» Exercise objective
In the records below, count the lines that have "which" and answer with the number alone.

» Supplied material
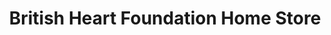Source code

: ---
title: "British Heart Foundation Home Store"
url: /aberdeen/british-heart-foundation-home-store/
shop: furniture
---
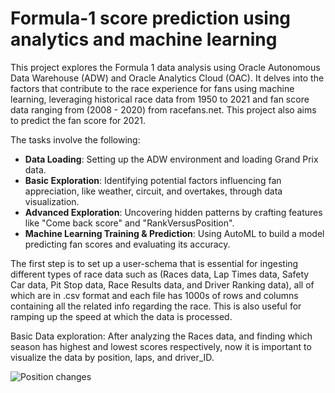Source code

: # Formula-1 score prediction using analytics and machine learning

This project explores the Formula 1 data analysis using Oracle Autonomous Data Warehouse (ADW) and Oracle Analytics Cloud (OAC). It delves into the factors that contribute to the race experience for fans using machine learning, leveraging historical race data from 1950 to 2021 and fan score data ranging from (2008 - 2020) from racefans.net. This project also aims to predict the fan score for 2021.

The tasks involve the following:
- **Data Loading**: Setting up the ADW environment and loading Grand Prix data.
- **Basic Exploration**: Identifying potential factors influencing fan appreciation, like weather, circuit, and overtakes, through data visualization.
- **Advanced Exploration**: Uncovering hidden patterns by crafting features like "Come back score" and "RankVersusPosition".
- **Machine Learning Training & Prediction**: Using AutoML to build a model predicting fan scores and evaluating its accuracy.


The first step is to set up a user-schema that is essential for ingesting different types of race data such as (Races data, Lap Times data, Safety Car data, Pit Stop data, Race Results data, and Driver Ranking data), all of which are in .csv format and each file has 1000s of rows and columns containing all the related info regarding the race. This is also useful for ramping up the speed at which the data is processed.

Basic Data exploration:
After analyzing the Races data, and finding which season has highest and lowest scores respectively, now it is important to visualize the data by position, laps, and driver_ID.

![Position changes](https://github.com/pnsudhanva/Formula-1-score-prediction-using-analytics-and-machine-learning/assets/14261453/912994fc-be0f-4ab0-83fc-10d2b18a2e8a)
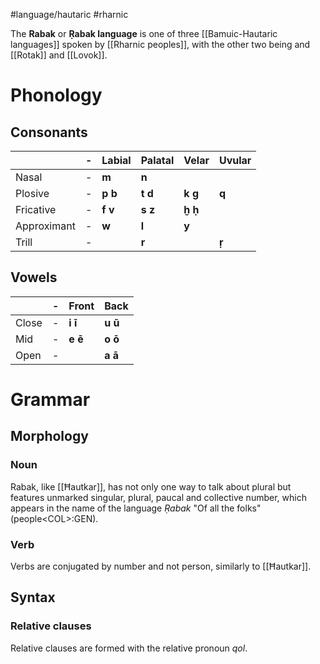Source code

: #language/hautaric #rharnic

The **Rabak** or **Ṛabak language** is one of three [[Bamuic-Hautaric languages]] spoken by [[Rharnic peoples]], with the other two being and [[Rotak]] and [[Lovok]].

# Phonology

## Consonants

|             | -   | Labial  | Palatal | Velar   | Uvular |
| ----------- | --- | ------- | ------- | ------- | ------ |
| Nasal       | -   | **m**   | **n**   |         |        |
| Plosive     | -   | **p b** | **t d** | **k g** | **q**  |
| Fricative   | -   | **f v** | **s z** | **ḫ ḥ** |        |
| Approximant | -   | **w**   | **l**   | **y**   |        |
| Trill       | -   |         | **r**   |         | **ṛ**  |

## Vowels

|       | -   | Front   | Back    |
| ----- | --- | ------- | ------- |
| Close | -   | **i ī** | **u ū** |
| Mid   | -   | **e ē** | **o ō** |
| Open  | -   |         | **a ā** |

# Grammar

## Morphology

### Noun

Rabak, like [[Ħautkar]], has not only one way to talk about plural but features unmarked singular, plural, paucal and collective number, which appears in the name of the language *Ṛabak* "Of all the folks" (people\<COL>:GEN).

### Verb

Verbs are conjugated by number and not person, similarly to [[Ħautkar]]. 

## Syntax

### Relative clauses

Relative clauses are formed with the relative pronoun *qol*.

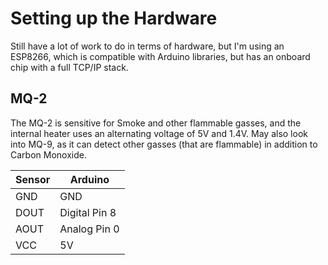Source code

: # Setting up the Hardware

Still have a lot of work to do in terms of hardware, but I'm using an ESP8266,
which is compatible with Arduino libraries, but has an onboard chip with a full TCP/IP stack.

## MQ-2

The MQ-2 is sensitive for Smoke and other flammable gasses, and the internal
heater uses an alternating voltage of 5V and 1.4V. May also look into MQ-9, as
it can detect other gasses (that are flammable) in addition to Carbon Monoxide.

| Sensor | Arduino       |
| ------ | ------------- |
| GND    | GND           |
| DOUT   | Digital Pin 8 |
| AOUT   | Analog Pin 0  |
| VCC    | 5V            |
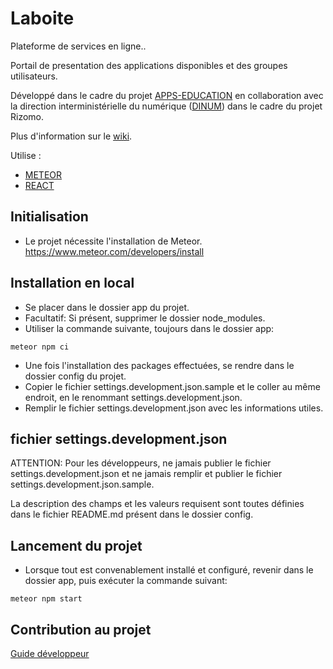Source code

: # Laboite

Plateforme de services en ligne..

Portail de presentation des applications disponibles et des groupes utilisateurs.

Développé dans le cadre du projet [APPS-EDUCATION](https://apps.education.fr/) en collaboration avec la direction interministérielle du numérique ([DINUM](https://www.numerique.gouv.fr/dinum/)) dans le cadre du projet Rizomo.

Plus d'information sur le [ wiki](https://gitlab.mim-libre.fr/alphabet/laboite/-/wikis/home).

Utilise :

- [METEOR](https://www.meteor.com)
- [REACT](https://fr.reactjs.org/)

## Initialisation

- Le projet nécessite l'installation de Meteor.
  https://www.meteor.com/developers/install

## Installation en local

- Se placer dans le dossier app du projet.
- Facultatif: Si présent, supprimer le dossier node_modules.
- Utiliser la commande suivante, toujours dans le dossier app:

`meteor npm ci`

- Une fois l'installation des packages effectuées, se rendre dans le dossier config du projet.
- Copier le fichier settings.development.json.sample et le coller au même endroit, en le renommant settings.development.json.
- Remplir le fichier settings.development.json avec les informations utiles.

## fichier settings.development.json

ATTENTION: Pour les développeurs, ne jamais publier le fichier settings.development.json et ne jamais remplir et publier le fichier settings.development.json.sample.

La description des champs et les valeurs requisent sont toutes définies dans le fichier README.md présent dans le dossier config.

## Lancement du projet

- Lorsque tout est convenablement installé et configuré, revenir dans le dossier app, puis exécuter la commande suivant:

`meteor npm start`

## Contribution au projet

[Guide développeur](./app/../doc/Developer%20guide/Contribuer%20au%20projet.md)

» Solution for this problem
4